As such, risk management shouldn’t be thought of as a burden but as a differentiator—another chance to prove your company’s worth relative to the competition.
Inside what I call globalization’s Functioning Core (old West, new East, rising pillars of the South), we’ve moved from classic defense to comprehensive security. Inside my Non-Integrated Gap, defense still trumps security. So we’re talking two rule-set domains—high and stable versus low and unstable. But the third domain is crucial. In political-military terms it’s the question, Under what conditions can/should Core great powers intervene inside the Gap?
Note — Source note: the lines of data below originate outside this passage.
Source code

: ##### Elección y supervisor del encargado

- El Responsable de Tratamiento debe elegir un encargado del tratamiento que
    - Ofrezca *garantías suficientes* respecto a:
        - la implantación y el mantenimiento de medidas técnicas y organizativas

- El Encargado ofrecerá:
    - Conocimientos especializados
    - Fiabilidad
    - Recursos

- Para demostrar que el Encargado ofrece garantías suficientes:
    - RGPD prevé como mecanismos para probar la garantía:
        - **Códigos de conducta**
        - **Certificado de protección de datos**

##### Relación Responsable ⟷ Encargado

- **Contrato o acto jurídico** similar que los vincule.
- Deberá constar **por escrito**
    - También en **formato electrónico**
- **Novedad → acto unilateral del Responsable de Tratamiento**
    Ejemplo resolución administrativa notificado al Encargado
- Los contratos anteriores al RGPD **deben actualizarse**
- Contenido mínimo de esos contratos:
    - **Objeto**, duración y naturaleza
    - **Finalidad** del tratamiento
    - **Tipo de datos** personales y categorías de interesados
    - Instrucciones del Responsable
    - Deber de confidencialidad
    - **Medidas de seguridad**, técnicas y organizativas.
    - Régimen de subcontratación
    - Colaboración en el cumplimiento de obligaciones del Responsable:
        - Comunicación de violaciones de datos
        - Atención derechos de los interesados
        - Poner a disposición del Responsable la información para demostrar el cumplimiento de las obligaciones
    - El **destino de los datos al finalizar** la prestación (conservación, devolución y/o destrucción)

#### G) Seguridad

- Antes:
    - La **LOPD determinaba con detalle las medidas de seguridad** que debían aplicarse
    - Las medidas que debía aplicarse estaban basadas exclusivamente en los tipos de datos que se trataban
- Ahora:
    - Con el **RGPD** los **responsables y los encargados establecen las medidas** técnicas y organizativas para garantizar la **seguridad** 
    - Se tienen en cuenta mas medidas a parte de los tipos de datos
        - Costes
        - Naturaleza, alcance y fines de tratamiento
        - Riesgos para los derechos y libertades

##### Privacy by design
The same is essentially true for companies: mature firms in the high-trust Old Core (i.e., North America, Europe, Industrialized Asia) have undergone deep integration with a lower-trust New Core (BRIC-plus), which in turn, because of its skyrocketing resource requirements, is undergoing greatly heightened integration with the low-to-no-trust Gap regions, like China and India going into Africa big time. The New Core’s extension of nets into Gap regions means that our connecting networks with rising powers like China and India makes us—by extension—far more vulnerable to bad things coming out of the Gap (i.e., anything capable of creating business discontinuity). So there’s no question that risk management has gotten a lot more complex—as in, beyond creating redundancy and calling it a day.
Companies need to know their critical assets throughout their systems of supply and production and sales, and be able to re-render those relationships at a moment’s notice, because your client loss this morning is somebody else’s market opportunity that afternoon. You see that on obvious ones like tainted products: all of a sudden South Korea is shut down with regard to U.S. beef and maybe you never reclaim that market space as a result.
Interesting to compare with infosec Old Core equals back office enterprise, mainframe and such, Gap equals Internet wild, wild west, and New Core equals large businesses who primarily do business on the web. Different security and integration rules for each environment and when these environments intersect.